Introduction of balanced cubic energy estimates that enhance previous cubic estimates while maintaining scale invariance and holomorphic coordinate formulation.

Findings

Lowered Sobolev regularity threshold for well-posedness.

Established new balanced cubic energy estimates.

Improved upon earlier energy estimates without Strichartz estimates.

Abstract

This article represents the first installment of a series of papers concerned with low regularity solutions for the water wave equations in two space dimensions. Our focus here is on sharp cubic energy estimates.
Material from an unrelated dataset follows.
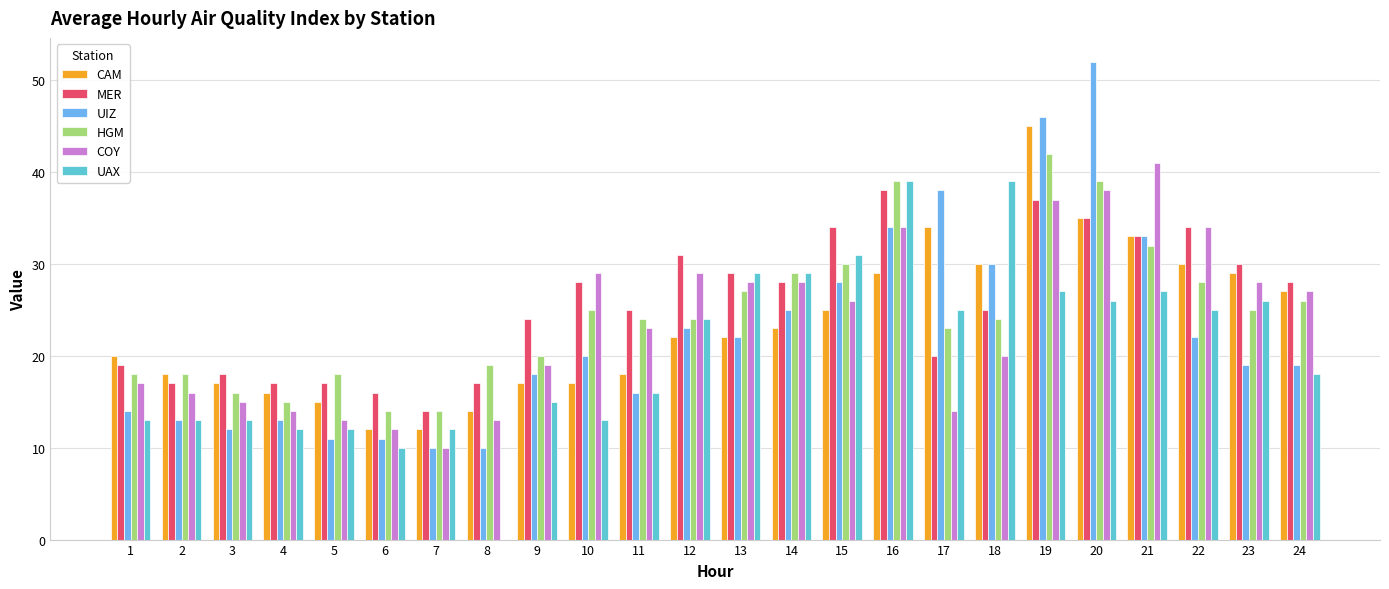

Is it true that CAM equals 23 at 14?

True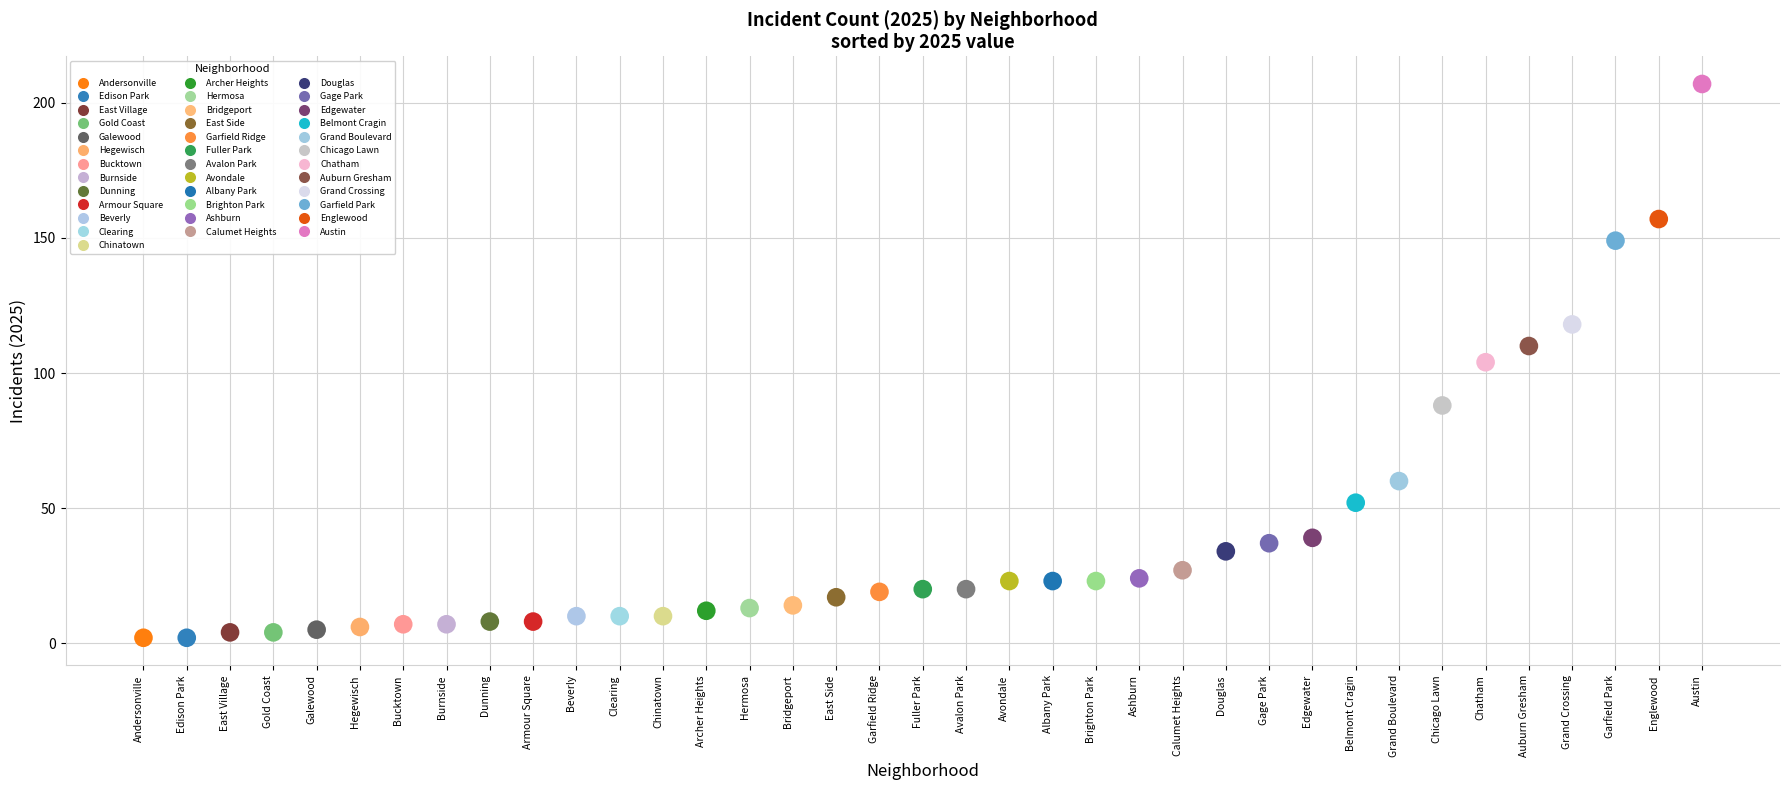

What are all the series names shown in the legend?

Andersonville, Edison Park, East Village, Gold Coast, Galewood, Hegewisch, Bucktown, Burnside, Dunning, Armour Square, Beverly, Clearing, Chinatown, Archer Heights, Hermosa, Bridgeport, East Side, Garfield Ridge, Fuller Park, Avalon Park, Avondale, Albany Park, Brighton Park, Ashburn, Calumet Heights, Douglas, Gage Park, Edgewater, Belmont Cragin, Grand Boulevard, Chicago Lawn, Chatham, Auburn Gresham, Grand Crossing, Garfield Park, Englewood, Austin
Precisely, we introduce and develop the techniques to prove a new class of energy estimates, which we call \emph{balanced cubic estimates}. This yields a key improvement over the earlier cubic estimates of Hunter-Ifrim-Tataru [15], while preserving their scale invariant character and their position-velocity potential holomorphic coordinate formulation. Even without using any Strichartz estimates, these results allow us to significantly lower the Sobolev regularity threshold for local well-posedness, drastically improving earlier results obtained by Alazard-Burq-Zuily [5, 6], Hunter-Ifrim-Tataru [15] and Ai [2].